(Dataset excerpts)
▽
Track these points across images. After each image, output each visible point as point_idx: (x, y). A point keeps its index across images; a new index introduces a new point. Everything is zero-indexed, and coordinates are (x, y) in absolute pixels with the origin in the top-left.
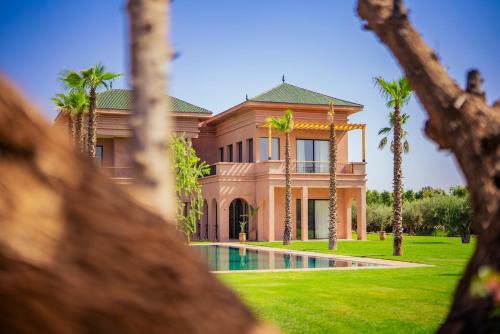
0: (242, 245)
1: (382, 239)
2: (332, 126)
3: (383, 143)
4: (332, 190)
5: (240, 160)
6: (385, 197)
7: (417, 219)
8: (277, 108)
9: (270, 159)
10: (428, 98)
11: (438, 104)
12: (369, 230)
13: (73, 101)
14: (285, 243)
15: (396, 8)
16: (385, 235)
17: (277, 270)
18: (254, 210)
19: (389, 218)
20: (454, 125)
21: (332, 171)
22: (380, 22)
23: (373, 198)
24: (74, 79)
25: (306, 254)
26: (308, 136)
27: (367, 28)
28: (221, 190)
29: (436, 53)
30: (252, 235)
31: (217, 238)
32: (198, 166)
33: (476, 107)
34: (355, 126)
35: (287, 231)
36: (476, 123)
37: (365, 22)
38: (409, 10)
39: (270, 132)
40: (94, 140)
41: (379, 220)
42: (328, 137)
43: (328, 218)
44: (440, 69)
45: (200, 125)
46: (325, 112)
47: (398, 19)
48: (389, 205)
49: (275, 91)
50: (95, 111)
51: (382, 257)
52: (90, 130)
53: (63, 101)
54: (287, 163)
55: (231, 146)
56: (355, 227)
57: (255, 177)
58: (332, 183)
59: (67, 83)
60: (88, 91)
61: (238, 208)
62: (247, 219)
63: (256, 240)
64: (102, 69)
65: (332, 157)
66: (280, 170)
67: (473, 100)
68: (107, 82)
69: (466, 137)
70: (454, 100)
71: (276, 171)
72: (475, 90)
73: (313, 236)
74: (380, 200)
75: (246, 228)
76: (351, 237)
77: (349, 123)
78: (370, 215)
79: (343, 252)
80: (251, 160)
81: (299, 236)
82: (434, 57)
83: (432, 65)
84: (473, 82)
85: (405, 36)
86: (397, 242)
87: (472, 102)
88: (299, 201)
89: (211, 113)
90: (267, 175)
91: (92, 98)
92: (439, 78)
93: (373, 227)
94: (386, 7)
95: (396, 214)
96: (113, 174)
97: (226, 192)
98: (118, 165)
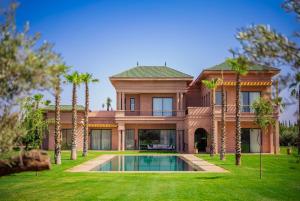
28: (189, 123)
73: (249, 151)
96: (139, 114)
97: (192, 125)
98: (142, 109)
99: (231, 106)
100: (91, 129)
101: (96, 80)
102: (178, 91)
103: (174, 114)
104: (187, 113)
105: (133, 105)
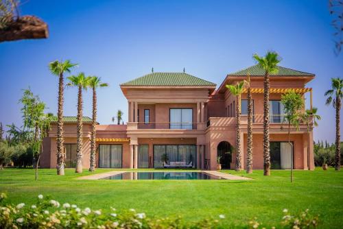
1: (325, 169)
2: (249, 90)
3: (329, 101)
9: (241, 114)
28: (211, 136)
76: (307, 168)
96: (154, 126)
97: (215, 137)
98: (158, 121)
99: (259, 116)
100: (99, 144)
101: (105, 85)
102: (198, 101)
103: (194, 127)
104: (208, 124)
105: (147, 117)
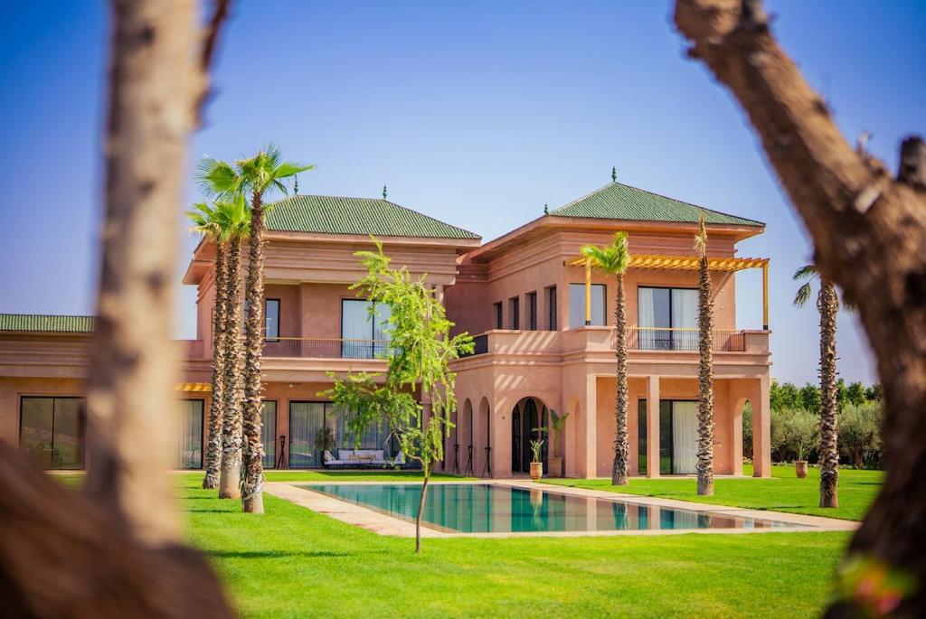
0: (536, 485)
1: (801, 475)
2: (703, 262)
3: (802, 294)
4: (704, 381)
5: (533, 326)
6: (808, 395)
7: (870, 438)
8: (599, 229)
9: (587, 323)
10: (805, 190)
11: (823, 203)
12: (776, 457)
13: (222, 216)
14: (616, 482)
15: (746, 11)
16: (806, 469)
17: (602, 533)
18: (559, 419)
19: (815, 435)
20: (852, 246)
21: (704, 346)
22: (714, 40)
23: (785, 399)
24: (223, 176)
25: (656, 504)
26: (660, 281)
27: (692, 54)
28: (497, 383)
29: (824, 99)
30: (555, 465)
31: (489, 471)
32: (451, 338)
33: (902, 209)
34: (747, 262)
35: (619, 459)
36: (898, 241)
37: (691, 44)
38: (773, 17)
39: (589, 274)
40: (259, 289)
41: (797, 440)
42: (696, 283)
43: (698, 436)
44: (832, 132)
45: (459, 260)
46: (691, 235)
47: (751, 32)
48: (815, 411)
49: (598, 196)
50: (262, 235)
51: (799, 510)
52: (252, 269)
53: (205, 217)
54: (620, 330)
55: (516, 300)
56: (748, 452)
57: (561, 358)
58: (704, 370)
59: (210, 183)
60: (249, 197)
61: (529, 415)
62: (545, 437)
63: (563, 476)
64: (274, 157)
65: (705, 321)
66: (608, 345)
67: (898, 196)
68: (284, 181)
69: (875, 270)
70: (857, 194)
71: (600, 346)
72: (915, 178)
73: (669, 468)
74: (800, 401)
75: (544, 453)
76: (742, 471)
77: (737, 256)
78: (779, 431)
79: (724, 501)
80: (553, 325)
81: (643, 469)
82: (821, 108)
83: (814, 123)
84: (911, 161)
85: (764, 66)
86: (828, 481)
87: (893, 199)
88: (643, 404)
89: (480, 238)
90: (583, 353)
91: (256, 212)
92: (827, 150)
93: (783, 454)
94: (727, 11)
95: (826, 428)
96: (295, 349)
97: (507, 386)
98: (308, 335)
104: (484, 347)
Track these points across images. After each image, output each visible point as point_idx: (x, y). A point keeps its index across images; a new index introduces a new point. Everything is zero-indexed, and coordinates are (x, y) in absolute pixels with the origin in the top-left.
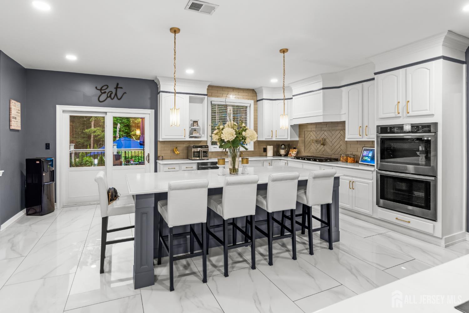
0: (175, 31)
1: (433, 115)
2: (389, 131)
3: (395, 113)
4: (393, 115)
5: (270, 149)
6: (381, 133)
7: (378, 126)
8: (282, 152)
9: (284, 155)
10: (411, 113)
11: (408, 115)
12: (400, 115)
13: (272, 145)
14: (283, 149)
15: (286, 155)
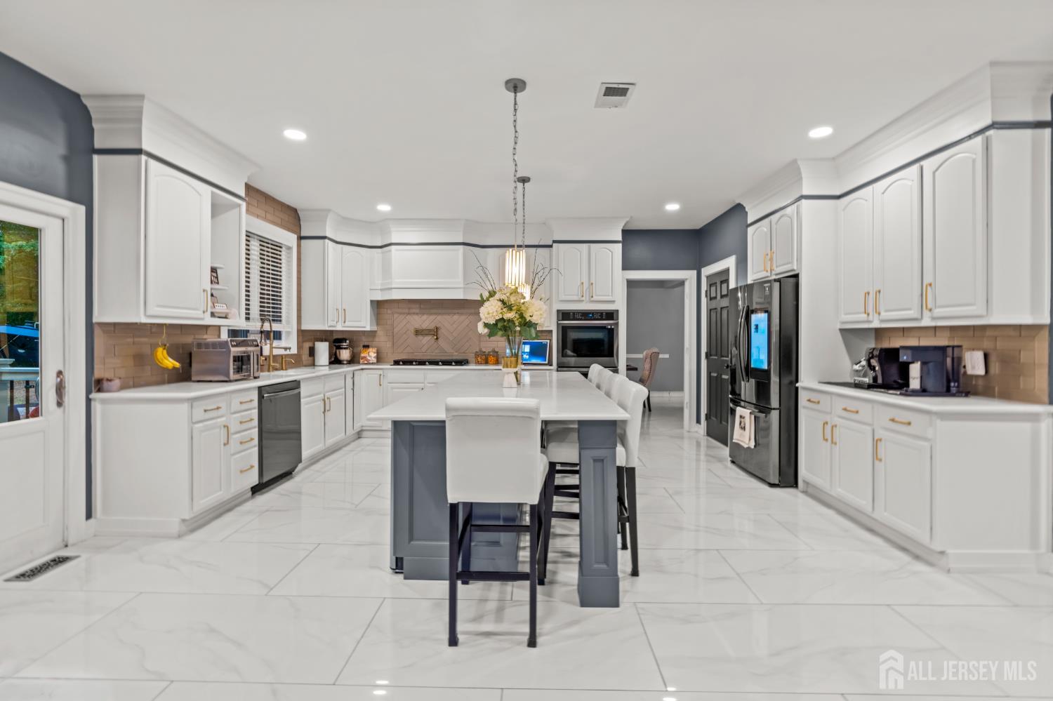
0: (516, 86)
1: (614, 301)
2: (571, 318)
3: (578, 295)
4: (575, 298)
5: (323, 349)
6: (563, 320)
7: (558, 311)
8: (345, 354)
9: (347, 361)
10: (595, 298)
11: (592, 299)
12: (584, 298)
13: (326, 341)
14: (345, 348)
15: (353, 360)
△
In the records above, find the line containing "64: (102, 69)" and the line containing "99: (231, 106)", then give both of them again word for word along with every line between. Omit any pictures.

**RESPONSE FOR THIS EXERCISE:**
64: (102, 69)
65: (332, 157)
66: (280, 170)
67: (473, 100)
68: (107, 82)
69: (466, 137)
70: (454, 100)
71: (276, 171)
72: (475, 90)
73: (313, 236)
74: (380, 200)
75: (246, 228)
76: (351, 237)
77: (349, 123)
78: (370, 215)
79: (343, 252)
80: (251, 160)
81: (299, 236)
82: (434, 57)
83: (432, 65)
84: (473, 82)
85: (405, 36)
86: (397, 242)
87: (472, 102)
88: (299, 201)
89: (211, 113)
90: (267, 175)
91: (92, 98)
92: (439, 78)
93: (373, 227)
94: (386, 7)
95: (396, 214)
96: (113, 174)
97: (226, 192)
98: (118, 165)
28: (189, 123)
73: (249, 151)
96: (139, 114)
97: (192, 125)
98: (142, 109)
99: (231, 106)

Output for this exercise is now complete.